I have several files across several folders like this:

dir
├── 0
│   ├── 103425.xml
│   ├── 105340.xml
│   ├── 109454.xml
│
│── 1247
│   └── doc.xml
├── 14568
│   └── doc.xml
├── 1659
│   └── doc.xml
├── 10450
│   └── doc.xml
├── 10351
│   └── doc.xml

How can I extract all the documents into a single folder appending the folder name for each moved document:

new_dir
├── 0_103425.xml
├── 0_105340.xml
├── 0_109454.xml
├── 1247_doc.xml
├── 14568_doc.xml
├── 1659_doc.xml
├── 10450_doc.xml
├── 10351_doc.xml

I tried to extract them with:

import os

for path, subdirs, files in os.walk('../dir/'):
    for name in files:
        print(os.path.join(path, name))

UPDATE

Also, I tried to:

import os, shutil
from glob import glob

files = []
start_dir = os.getcwd()
pattern   = "*.xml"

for dir,_,_ in os.walk('../dir/'):
    files.extend(glob(os.path.join(dir,pattern))) 
for f in files:
    print(f)
    shutil.move(f, '../dir/')

The above gave me the path of each file. However, I do not understand how to rename and move them:

---------------------------------------------------------------------------
Error                                     Traceback (most recent call last)
<ipython-input-50-229e4256f1f3> in <module>()
     10 for f in files:
     11     print(f)
---> 12     shutil.move(f, '../dir/')

/usr/local/Cellar/python3/3.6.1/Frameworks/Python.framework/Versions/3.6/lib/python3.6/shutil.py in move(src, dst, copy_function)
    540         real_dst = os.path.join(dst, _basename(src))
    541         if os.path.exists(real_dst):
--> 542             raise Error("Destination path '%s' already exists" % real_dst)
    543     try:
    544         os.rename(src, real_dst)

Error: Destination path '../data/230948.xml' already exists

The above error shows why I would like to rename it with its folder.

tumbleweed
  • 4,624
  • 12
  • 50
  • 81

2 Answers2

10

How does this work for you?

import os
import pathlib

OLD_DIR = 'files'
NEW_DIR = 'new_dir'

p = pathlib.Path(OLD_DIR)
for f in p.glob('**/*.xml'):
    new_name = '{}_{}'.format(f.parent.name, f.name)
    f.rename(os.path.join(NEW_DIR, new_name))
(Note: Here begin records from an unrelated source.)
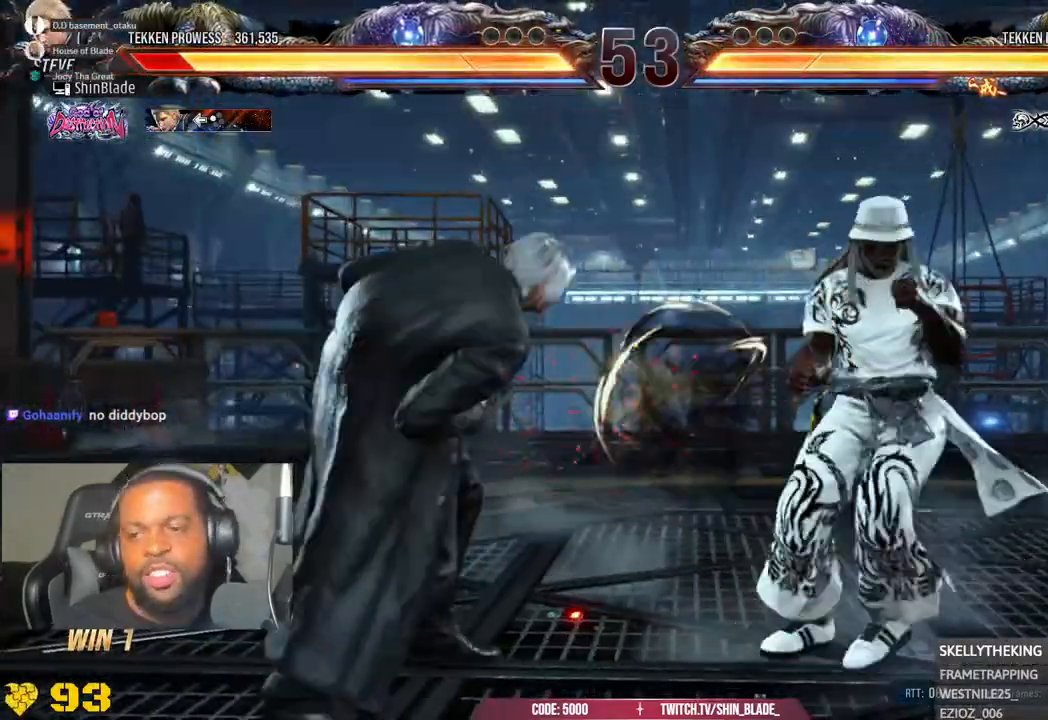
{"dt_ms": 500, "buttons": ["DPAD_DOWN", "DPAD_LEFT"], "left_stick": "center", "right_stick": "center", "events": [[100, "CROSS", "up"], [167, "CROSS", "down"], [233, "DPAD_LEFT", "down"], [283, "DPAD_LEFT", "up"], [300, "CROSS", "up"], [367, "CROSS", "down"], [400, "DPAD_LEFT", "down"], [467, "CROSS", "up"], [467, "DPAD_DOWN", "down"]]}
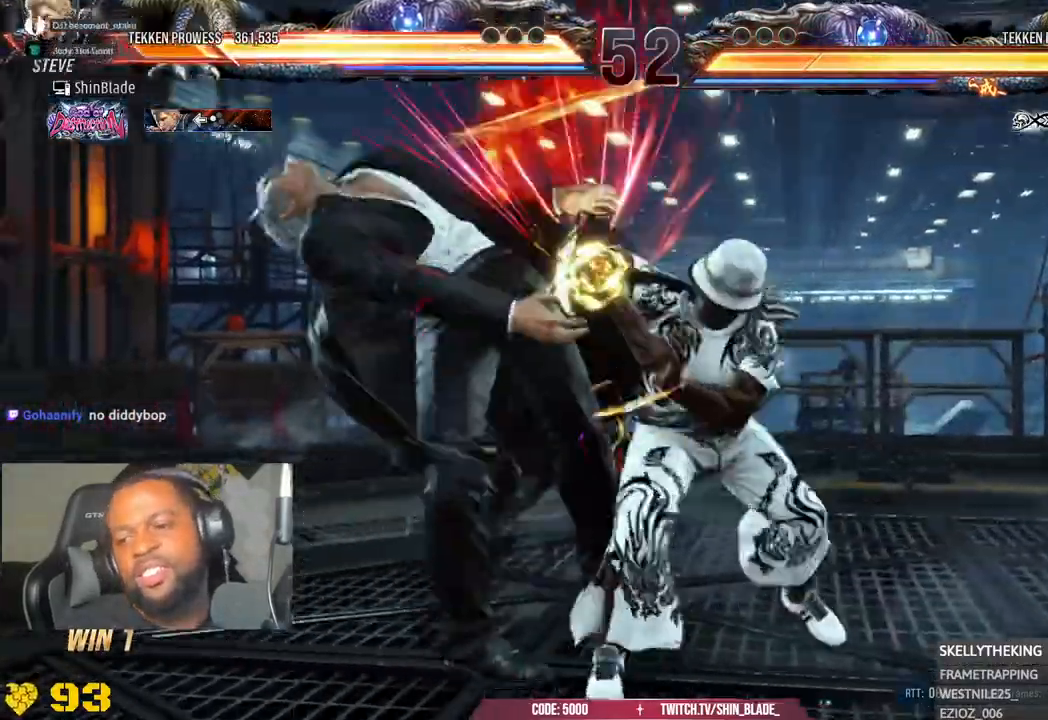
{"dt_ms": 500, "buttons": ["CROSS", "DPAD_LEFT"], "left_stick": "center", "right_stick": "center", "events": [[67, "CROSS", "down"], [67, "DPAD_DOWN", "up"], [117, "DPAD_DOWN", "down"], [133, "DPAD_LEFT", "up"], [150, "CROSS", "up"], [233, "DPAD_LEFT", "down"], [250, "DPAD_DOWN", "up"], [267, "CROSS", "down"], [317, "DPAD_DOWN", "down"], [317, "DPAD_LEFT", "up"], [367, "CROSS", "up"], [400, "DPAD_LEFT", "down"], [433, "DPAD_DOWN", "up"], [450, "CROSS", "down"]]}
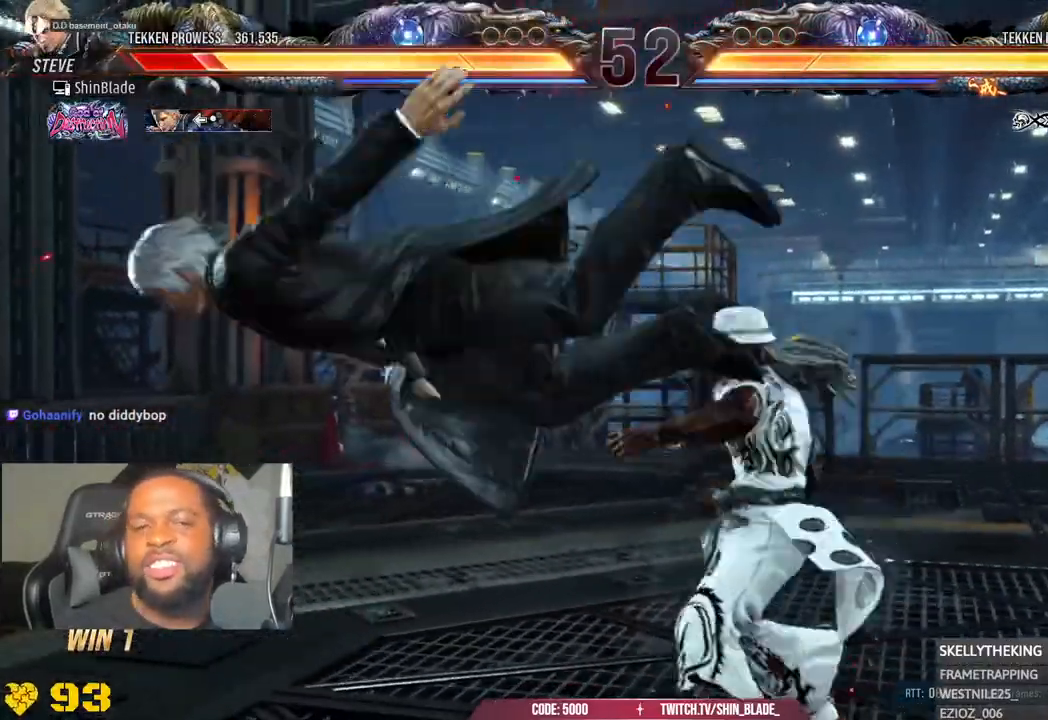
{"dt_ms": 500, "buttons": ["DPAD_LEFT"], "left_stick": "center", "right_stick": "center", "events": [[67, "CROSS", "up"], [150, "CROSS", "down"], [267, "CROSS", "up"], [350, "CROSS", "down"], [450, "CROSS", "up"]]}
If you don't have a modern version of Python (3.5+) you can also just use glob, os, and shutil:

import os
import glob
import shutil


for f in glob.glob('files/**/*.xml'):
    new_name = '{}_{}'.format(os.path.basename(os.path.dirname(f)), os.path.basename(f))
    shutil.move(f, os.path.join('new_dir', new_name))
Wayne Werner
  • 49,299
  • 29
  • 200
  • 290
8

This is easiest to do with Python 3's new pathlib module for path operations, and then shutil.move for moving the files into their correct places. Unlike os.rename, shutil.move will work like the mv command and behave correctly even for cross-filesystem moves.

This code will work for paths nested to any level - any / or \ in the paths will be replaced with _ in the target filename, so dir/foo/bar/baz/xyzzy.xml will be moved to new_dir/foo_bar_baz_xyzzy.xml.

from pathlib import Path
from shutil import move

src = Path('dir')
dst = Path('new_dir')

# create the target directory if it doesn't exist
if not dst.is_dir():
    dst.mkdir()

# go through each file
for i in src.glob('**/*'):
    # skip directories and alike
    if not i.is_file():
        continue

    # calculate path relative to `src`,
    # this will make dir/foo/bar into foo/bar
    p = i.relative_to(src)

    # replace path separators with underscore, so foo/bar becomes foo_bar
    target_file_name = str(p).replace('/', '_').replace('\\', '_')

    # then do rename/move. shutil.move will always do the right thing
    # note that it *doesn't* accept Path objects in Python 3.5, so we
    # use str(...) here. `dst` is a path object, and `target_file_name
    # is the name of the file to be placed there; we can use the / operator
    # instead of os.path.join.
    move(str(i), str(dst / target_file_name))